**What is expected**
Nothing but the lines holding the string "football" should appear in the answer. Copy them from the entries.

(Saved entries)
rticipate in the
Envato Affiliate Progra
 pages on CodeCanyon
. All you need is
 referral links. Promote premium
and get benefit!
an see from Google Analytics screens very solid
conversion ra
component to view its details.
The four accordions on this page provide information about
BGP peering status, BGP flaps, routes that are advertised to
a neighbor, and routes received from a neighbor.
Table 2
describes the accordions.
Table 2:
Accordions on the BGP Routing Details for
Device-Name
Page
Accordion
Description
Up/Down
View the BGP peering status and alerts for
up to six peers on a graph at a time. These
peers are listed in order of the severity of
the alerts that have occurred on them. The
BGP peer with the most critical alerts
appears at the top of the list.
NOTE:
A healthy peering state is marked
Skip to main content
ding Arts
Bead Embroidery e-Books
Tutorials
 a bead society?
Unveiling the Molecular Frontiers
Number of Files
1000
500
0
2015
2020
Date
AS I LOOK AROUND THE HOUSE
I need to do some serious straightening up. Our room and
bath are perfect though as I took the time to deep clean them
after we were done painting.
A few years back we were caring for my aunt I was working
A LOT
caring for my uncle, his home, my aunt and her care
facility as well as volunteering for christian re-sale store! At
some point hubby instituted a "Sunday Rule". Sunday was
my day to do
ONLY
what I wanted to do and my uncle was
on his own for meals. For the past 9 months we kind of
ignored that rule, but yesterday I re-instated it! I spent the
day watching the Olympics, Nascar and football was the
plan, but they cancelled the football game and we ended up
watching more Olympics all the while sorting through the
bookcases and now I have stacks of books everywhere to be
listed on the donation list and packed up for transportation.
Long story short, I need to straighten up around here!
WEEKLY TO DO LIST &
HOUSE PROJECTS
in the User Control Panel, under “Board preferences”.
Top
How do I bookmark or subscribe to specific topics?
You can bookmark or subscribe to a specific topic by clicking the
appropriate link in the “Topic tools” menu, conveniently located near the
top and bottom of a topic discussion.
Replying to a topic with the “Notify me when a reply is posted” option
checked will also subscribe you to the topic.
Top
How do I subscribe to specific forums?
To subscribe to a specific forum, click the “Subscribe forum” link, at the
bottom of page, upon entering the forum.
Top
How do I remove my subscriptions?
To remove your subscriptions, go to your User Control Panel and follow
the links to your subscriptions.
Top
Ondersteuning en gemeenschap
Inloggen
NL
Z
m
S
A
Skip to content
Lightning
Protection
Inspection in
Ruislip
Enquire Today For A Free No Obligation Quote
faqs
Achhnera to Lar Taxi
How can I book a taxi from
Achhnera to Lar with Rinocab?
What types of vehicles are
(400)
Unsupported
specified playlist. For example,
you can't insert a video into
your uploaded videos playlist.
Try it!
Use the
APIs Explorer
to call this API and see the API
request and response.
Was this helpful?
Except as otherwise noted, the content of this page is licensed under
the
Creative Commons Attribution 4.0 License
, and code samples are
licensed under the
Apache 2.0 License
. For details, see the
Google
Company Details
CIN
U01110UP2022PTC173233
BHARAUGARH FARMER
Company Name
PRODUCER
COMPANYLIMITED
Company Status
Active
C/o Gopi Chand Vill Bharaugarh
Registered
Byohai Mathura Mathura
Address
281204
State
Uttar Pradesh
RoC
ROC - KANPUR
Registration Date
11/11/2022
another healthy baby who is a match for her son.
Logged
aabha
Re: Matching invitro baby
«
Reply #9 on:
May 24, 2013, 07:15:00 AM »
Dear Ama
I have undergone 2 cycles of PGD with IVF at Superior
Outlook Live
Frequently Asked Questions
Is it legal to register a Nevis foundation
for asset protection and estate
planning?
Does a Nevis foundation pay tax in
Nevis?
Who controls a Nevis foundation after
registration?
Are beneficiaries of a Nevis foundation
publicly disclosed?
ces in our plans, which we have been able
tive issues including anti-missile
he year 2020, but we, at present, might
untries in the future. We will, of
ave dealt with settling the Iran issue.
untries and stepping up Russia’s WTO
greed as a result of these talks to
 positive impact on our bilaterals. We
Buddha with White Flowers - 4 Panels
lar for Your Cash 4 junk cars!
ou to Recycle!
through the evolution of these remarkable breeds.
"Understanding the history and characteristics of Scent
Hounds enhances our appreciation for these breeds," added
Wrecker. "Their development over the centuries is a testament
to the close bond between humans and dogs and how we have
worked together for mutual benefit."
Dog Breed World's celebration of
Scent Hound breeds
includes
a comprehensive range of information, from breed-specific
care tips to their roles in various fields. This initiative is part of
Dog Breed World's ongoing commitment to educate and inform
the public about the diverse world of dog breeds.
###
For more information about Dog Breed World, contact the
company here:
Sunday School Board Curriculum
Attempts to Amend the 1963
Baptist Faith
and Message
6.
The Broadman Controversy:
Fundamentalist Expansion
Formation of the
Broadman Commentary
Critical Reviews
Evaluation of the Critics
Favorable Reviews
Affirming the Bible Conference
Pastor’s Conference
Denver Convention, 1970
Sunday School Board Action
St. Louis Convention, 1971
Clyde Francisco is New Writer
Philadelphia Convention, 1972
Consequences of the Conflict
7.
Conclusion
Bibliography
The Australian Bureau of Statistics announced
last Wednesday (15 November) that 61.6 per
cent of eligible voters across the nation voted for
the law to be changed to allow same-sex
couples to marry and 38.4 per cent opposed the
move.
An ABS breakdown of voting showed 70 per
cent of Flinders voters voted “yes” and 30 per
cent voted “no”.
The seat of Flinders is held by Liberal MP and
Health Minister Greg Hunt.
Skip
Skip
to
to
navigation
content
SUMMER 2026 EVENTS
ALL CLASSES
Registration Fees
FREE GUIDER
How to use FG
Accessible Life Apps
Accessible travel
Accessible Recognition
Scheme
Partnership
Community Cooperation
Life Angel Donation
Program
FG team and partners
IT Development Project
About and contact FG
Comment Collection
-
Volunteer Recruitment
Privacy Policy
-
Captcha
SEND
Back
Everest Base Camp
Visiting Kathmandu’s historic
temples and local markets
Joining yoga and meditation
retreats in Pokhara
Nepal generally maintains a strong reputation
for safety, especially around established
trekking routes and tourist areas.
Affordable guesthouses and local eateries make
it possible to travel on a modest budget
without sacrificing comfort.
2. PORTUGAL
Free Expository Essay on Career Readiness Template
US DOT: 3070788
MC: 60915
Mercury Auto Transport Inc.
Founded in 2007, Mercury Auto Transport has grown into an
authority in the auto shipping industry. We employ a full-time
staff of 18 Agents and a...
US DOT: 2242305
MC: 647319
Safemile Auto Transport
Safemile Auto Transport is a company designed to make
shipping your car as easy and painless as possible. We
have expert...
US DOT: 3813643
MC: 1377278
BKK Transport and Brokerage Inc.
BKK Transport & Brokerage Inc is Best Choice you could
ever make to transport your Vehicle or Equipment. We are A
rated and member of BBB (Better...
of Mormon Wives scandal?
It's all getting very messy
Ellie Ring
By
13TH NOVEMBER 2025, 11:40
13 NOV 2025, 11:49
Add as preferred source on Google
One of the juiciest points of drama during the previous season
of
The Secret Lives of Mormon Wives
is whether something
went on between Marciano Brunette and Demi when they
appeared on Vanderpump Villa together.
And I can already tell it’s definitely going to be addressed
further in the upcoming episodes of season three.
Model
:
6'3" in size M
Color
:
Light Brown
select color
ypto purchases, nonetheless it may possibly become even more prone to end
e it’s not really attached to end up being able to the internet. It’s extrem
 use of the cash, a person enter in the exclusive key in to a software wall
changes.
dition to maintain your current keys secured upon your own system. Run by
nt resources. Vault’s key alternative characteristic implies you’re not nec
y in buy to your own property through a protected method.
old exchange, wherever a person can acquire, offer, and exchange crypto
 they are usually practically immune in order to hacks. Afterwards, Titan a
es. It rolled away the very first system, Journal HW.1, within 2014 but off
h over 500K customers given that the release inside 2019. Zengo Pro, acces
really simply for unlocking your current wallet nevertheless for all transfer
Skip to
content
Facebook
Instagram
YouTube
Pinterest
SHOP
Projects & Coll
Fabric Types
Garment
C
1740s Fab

**Final answer**
day watching the Olympics, Nascar and football was the
plan, but they cancelled the football game and we ended up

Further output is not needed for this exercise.